By Mark Baber
August 18 – India defeated Pakistan 1-0 on Sunday in the first match between the two Asian neighbours for nine years. All sporting ties between India and Pakistan were suspended following the 2008 terrorist attack in Mumbai, with little contact since then other than a one-day cricket series in 2012.
The game, played in a packed stadium in Bangalore, mainly featured under-23 players, with Robin Singh scoring for India in the 46th minute but then being sent off in the 70th leaving the home side a nervous final 20 minutes to hold out.
Pakistan will have a chance to redeem themselves in the final game of the two-match series on Wednesday.

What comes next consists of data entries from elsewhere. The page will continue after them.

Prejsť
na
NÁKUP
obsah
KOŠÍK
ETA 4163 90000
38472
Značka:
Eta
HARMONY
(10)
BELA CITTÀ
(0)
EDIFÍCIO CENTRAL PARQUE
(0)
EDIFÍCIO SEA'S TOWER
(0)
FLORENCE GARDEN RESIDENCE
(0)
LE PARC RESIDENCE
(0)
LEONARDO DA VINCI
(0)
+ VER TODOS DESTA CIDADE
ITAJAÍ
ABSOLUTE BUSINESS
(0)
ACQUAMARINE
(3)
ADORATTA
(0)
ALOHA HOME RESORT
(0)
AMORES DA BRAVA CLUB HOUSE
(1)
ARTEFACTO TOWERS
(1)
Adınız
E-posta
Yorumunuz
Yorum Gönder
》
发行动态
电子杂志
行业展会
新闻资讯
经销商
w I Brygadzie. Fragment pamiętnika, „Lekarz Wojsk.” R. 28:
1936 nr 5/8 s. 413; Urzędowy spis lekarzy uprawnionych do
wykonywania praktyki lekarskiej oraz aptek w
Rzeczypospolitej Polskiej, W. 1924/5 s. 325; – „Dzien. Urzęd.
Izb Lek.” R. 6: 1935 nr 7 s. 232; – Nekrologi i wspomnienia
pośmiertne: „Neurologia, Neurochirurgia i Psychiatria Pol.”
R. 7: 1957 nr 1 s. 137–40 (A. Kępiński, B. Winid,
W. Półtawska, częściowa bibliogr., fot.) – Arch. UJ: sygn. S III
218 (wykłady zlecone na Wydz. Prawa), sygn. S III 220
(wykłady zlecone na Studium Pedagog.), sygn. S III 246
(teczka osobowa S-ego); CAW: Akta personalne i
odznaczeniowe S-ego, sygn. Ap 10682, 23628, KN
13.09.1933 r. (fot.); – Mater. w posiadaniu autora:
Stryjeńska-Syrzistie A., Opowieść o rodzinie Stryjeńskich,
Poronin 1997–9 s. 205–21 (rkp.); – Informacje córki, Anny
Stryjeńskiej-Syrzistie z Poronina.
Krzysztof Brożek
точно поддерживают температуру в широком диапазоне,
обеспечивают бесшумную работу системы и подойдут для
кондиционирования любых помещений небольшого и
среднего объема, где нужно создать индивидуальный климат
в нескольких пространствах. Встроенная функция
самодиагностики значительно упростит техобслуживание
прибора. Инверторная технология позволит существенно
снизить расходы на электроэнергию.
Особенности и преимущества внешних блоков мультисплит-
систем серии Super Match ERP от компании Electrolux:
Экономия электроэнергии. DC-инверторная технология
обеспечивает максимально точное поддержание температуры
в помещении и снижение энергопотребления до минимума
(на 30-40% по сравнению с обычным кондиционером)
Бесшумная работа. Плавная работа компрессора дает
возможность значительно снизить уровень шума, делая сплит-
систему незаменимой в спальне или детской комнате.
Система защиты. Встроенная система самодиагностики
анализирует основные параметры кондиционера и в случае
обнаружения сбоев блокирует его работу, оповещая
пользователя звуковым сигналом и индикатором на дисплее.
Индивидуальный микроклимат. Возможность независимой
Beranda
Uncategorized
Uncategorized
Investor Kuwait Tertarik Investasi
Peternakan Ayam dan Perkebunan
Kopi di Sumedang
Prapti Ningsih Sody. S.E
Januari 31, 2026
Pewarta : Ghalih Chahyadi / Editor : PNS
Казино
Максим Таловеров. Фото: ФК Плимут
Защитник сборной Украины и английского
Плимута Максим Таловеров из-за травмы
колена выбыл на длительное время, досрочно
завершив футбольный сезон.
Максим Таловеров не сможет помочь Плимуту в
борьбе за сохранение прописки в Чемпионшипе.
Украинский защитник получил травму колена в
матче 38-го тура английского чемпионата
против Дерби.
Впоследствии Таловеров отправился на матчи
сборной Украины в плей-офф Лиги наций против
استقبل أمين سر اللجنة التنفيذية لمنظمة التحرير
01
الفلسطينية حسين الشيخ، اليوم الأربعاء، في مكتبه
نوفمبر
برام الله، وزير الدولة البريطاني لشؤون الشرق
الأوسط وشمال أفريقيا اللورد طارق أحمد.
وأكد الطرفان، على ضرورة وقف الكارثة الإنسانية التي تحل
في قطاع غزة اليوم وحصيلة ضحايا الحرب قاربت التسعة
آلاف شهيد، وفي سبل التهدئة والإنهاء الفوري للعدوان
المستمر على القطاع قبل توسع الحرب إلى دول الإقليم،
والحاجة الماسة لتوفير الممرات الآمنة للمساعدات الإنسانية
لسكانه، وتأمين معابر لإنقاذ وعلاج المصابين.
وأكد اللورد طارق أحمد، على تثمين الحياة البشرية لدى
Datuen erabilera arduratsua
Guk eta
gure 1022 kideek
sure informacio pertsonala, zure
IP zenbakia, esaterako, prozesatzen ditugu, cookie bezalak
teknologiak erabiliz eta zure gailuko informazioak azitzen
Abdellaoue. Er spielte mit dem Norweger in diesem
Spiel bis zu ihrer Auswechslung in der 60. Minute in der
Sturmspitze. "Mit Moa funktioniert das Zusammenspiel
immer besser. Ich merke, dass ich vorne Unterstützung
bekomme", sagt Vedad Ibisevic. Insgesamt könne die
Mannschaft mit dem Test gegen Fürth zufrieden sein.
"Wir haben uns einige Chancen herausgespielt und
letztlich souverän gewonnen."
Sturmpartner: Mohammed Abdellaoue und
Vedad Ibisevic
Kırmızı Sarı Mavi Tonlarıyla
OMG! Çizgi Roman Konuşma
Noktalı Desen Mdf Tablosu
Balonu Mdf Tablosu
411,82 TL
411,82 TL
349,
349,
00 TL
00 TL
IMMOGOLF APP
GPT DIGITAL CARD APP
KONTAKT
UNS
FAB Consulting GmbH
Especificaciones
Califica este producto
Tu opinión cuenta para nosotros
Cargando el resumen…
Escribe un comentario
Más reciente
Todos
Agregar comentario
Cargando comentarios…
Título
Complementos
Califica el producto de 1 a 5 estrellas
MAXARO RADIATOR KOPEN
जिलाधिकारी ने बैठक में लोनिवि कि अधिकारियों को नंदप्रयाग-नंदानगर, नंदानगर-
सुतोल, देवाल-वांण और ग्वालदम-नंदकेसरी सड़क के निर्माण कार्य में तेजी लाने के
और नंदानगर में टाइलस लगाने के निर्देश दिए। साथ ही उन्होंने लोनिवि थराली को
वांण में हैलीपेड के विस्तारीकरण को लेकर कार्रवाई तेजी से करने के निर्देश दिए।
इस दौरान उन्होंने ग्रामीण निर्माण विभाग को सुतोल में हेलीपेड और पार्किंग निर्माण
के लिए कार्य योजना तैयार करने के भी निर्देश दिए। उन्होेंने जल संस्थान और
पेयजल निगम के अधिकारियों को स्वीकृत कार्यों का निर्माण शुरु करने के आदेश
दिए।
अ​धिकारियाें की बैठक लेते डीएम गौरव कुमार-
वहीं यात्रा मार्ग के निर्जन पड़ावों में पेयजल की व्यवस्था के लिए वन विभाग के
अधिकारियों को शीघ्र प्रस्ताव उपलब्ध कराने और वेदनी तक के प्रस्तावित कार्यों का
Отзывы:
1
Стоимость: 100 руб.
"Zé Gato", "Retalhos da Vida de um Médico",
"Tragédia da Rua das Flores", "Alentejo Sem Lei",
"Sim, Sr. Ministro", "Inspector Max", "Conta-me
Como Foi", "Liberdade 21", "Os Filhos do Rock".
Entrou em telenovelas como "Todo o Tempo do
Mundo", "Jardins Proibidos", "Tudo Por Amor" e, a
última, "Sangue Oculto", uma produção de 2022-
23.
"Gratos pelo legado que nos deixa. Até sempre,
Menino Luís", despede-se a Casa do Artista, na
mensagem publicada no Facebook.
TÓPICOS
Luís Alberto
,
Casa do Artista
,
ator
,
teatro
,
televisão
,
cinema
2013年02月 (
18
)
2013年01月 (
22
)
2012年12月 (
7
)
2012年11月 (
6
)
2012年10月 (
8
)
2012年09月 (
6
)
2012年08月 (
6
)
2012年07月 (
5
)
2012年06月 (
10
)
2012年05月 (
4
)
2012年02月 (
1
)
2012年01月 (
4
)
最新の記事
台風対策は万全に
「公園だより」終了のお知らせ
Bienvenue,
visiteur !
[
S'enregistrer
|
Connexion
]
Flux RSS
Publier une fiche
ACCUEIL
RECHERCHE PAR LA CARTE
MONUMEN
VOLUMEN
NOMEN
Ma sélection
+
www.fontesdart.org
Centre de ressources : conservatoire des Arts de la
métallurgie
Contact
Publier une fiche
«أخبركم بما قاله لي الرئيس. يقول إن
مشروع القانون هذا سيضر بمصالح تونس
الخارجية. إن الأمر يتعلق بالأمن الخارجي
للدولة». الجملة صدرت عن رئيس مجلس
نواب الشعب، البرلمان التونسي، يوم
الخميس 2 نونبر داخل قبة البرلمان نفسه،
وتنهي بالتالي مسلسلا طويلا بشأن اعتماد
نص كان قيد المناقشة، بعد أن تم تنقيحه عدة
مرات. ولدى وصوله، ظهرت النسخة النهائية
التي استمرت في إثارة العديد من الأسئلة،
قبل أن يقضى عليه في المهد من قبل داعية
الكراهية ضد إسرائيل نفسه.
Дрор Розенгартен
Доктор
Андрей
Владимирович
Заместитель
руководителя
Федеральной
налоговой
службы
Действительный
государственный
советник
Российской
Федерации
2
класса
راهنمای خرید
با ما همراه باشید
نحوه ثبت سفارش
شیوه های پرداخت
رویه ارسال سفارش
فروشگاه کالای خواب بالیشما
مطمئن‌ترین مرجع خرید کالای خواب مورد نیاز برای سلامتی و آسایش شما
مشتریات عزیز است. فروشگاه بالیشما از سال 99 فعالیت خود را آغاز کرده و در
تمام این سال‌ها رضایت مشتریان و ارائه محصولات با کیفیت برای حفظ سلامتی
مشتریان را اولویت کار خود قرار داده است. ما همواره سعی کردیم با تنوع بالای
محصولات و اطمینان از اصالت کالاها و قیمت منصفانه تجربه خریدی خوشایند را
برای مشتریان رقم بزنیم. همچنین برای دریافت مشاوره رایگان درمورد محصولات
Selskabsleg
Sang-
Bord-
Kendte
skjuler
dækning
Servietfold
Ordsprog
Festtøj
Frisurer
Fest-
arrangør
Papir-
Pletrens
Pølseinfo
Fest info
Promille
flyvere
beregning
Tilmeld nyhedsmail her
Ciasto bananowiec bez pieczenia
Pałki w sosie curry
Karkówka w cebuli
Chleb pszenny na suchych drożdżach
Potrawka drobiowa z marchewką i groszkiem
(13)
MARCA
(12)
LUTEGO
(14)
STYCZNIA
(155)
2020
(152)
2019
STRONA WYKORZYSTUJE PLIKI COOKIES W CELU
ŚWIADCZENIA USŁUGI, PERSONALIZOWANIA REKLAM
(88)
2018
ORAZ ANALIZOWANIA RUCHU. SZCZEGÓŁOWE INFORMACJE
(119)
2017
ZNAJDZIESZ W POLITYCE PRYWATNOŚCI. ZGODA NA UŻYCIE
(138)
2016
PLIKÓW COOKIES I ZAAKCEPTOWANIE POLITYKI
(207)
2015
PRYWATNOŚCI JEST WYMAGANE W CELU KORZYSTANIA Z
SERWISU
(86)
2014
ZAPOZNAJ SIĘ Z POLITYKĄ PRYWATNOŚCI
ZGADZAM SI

However, the game’s wider significance may lie less in being a warm-up for next month’s Asian games in South Korea as in representing a potential thaw in relations between the two countries.
Decades of hostility between the two countries have been extremely damaging to each side’s economic development, diverting resources from tackling poverty and improving education into arms and the military.
Powerful groups on each side of the border have a vested interest in keeping the antagonism going, so the role football diplomacy can play may be largely symbolic. However, any decrease in tensions can have a great effect as normalisation of commerce would, according to researchers, quickly boost Pakistan’s GDP by 2%.
India are currently ranked 150th and Pakistan 164th in FIFA’s rankings.